Following his encounter with a large, and not terribly dense, pile of animal faeces Arthur decided to evaluate his life. Stepping as conspicuously as possible out of his defiled slipper so as to draw attention to his distaste, and to amplify the poignant nature of what he thought he was about to do, Arthur headed over to a large rock upon which he sat. He sat, and thought. At first it was rather strained as this was an activity that he hadn't regarded too highly recently, but after a while the cogs were back in motion and his mind seemed encouraged enough to formulate something significant-ish. He thought about the profit that Paul McCartney could have made if only he had been able to plagiarise some of the ditties from Krikkit; he thought of how he had come to treasure his bottle of Greek Olive Oil; eventually, he thought of the earth woman Trisha Macmillan: Trillian. He contemplated what life would have been like if he hadn't failed so miserably at get off with her in an Islington flat many moons ago, and he thought about where she might be now. They were the last of their kind, didn't they have some sort of obligation to keep the human race going? Build an empire? Perhaps this is his destiny, the only thing that had been keeping him alive for so long against some seriously insane odds of probability. He sighed, his head lolling dejectedly in his weary hands.

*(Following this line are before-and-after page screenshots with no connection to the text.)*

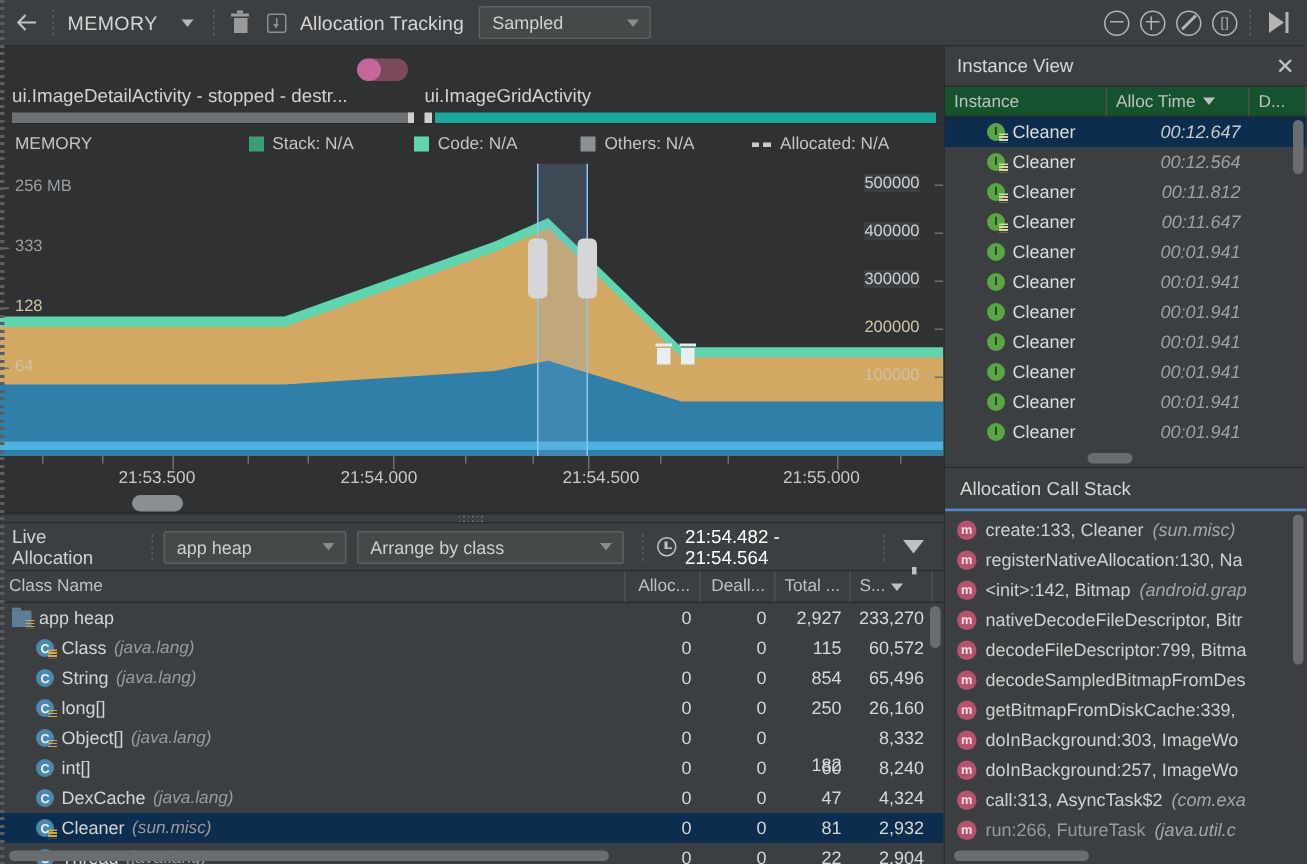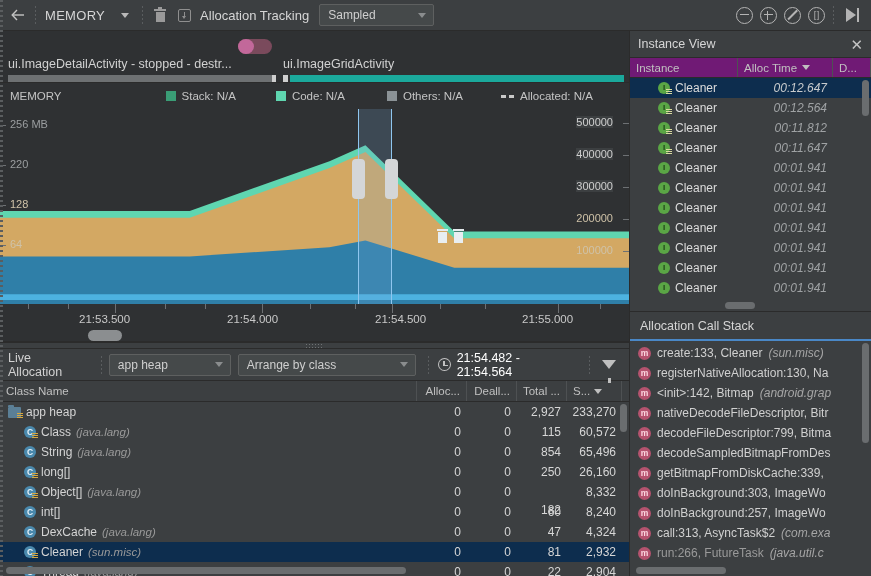--- a/index.html
+++ b/index.html
@@ -219,7 +219,7 @@
   .panel-title { font-size:12.5px; color:#d6d6d6; }
   .xbtn { font-size:15px; color:#c4c4c4; cursor:pointer; line-height:1; }
   .ihead {
-    height: 20px; min-height:20px; display:flex; background:#701a75; border-bottom:1px solid #2b2b2b;
+    height: 20px; min-height:20px; display:flex; background:#14532d; border-bottom:1px solid #2b2b2b;
     font-size:11.5px; color:#c0c0c0;
   }
   .ilist { flex:1; overflow:hidden; background:#3c3f41; position:relative; }

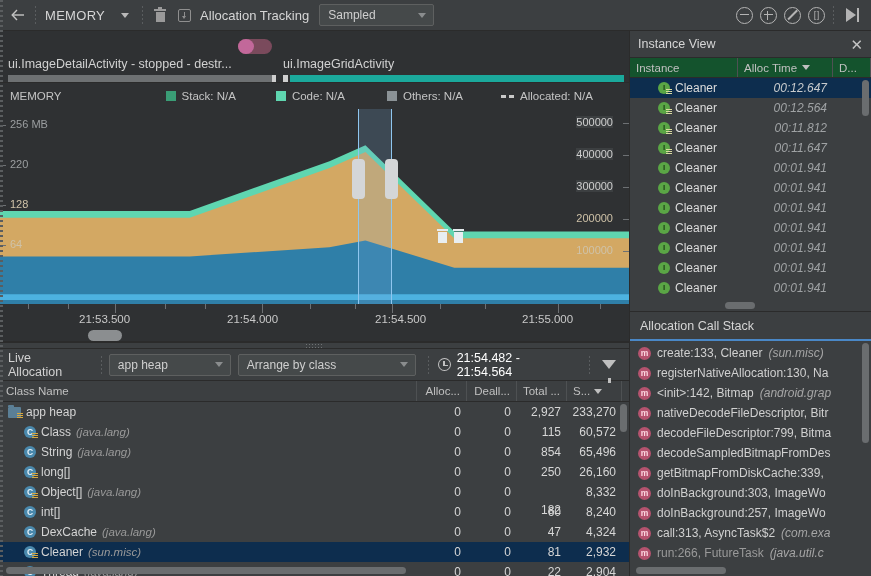--- a/index.html
+++ b/index.html
@@ -373,7 +373,7 @@
         <span class="tickmark" style="left:0;  top:16px;"></span>
         <span class="ylabel" style="left:10px; top:9px;">256 MB</span>
         <span class="tickmark" style="left:0;  top:56px;"></span>
-        <span class="ylabel" style="left:10px; top:49px;">220</span>
+        <span class="ylabel" style="left:10px; top:49px;">333</span>
         <span class="tickmark" style="left:0;  top:96px;"></span>
         <span class="ylabel inside" style="left:10px; top:89px;">128</span>
         <span class="tickmark" style="left:0;  top:136px;"></span>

Then he saw it. A swift glance and then it was gone. He shook his head, and felt a disturbing movement in his inner ear. It had been a while since he was last aware of the extraordinary creature situated somewhere within his head, but its frantic movements alerted him to its presence quite lucidly. What occurred next is not only incredibly bizarre, but also incredibly unlikely. In fact, the next event is so unlikely that it's improbability figures are so astronomically high that in order to write it down without use of complex logarithms it would require ninety-eight percent of the universe's area, in several dimensions, simply to hold the paper required for it to be written on.
Within Arthur Dent's ear was a Babel Fish. The Babel Fish feeds on the energy from a nearby source of communication and excretes a translation in the form of brainwave patterns. The Babel Fish within Arthur Dent's ear had sensed a phenomenal amount of artron energy in a very close proximity; this energy essentially could perform the same task as the fish itself. In order for the fish to survive it was essential that it escaped the confines of Arthurs head and prevented itself from becoming redundant. Redundant in this sense meaning dead. The small creature in a bid for its life propelled itself through the ear canal and shot off through the air towards the ground.
Arthur cried out in unexpected shock and clasped his hand to the side of his head. Once again he saw something out of the corner of his eye. Meanwhile, the fish's attention was distracted seconds before impact by a large blue box and it by chance managed to miss the ground.
Blinking rapidly Arthur tried to see what he thought he had just seen. However, what he had thought that he had just seen seemed . . . absurdly preposterous.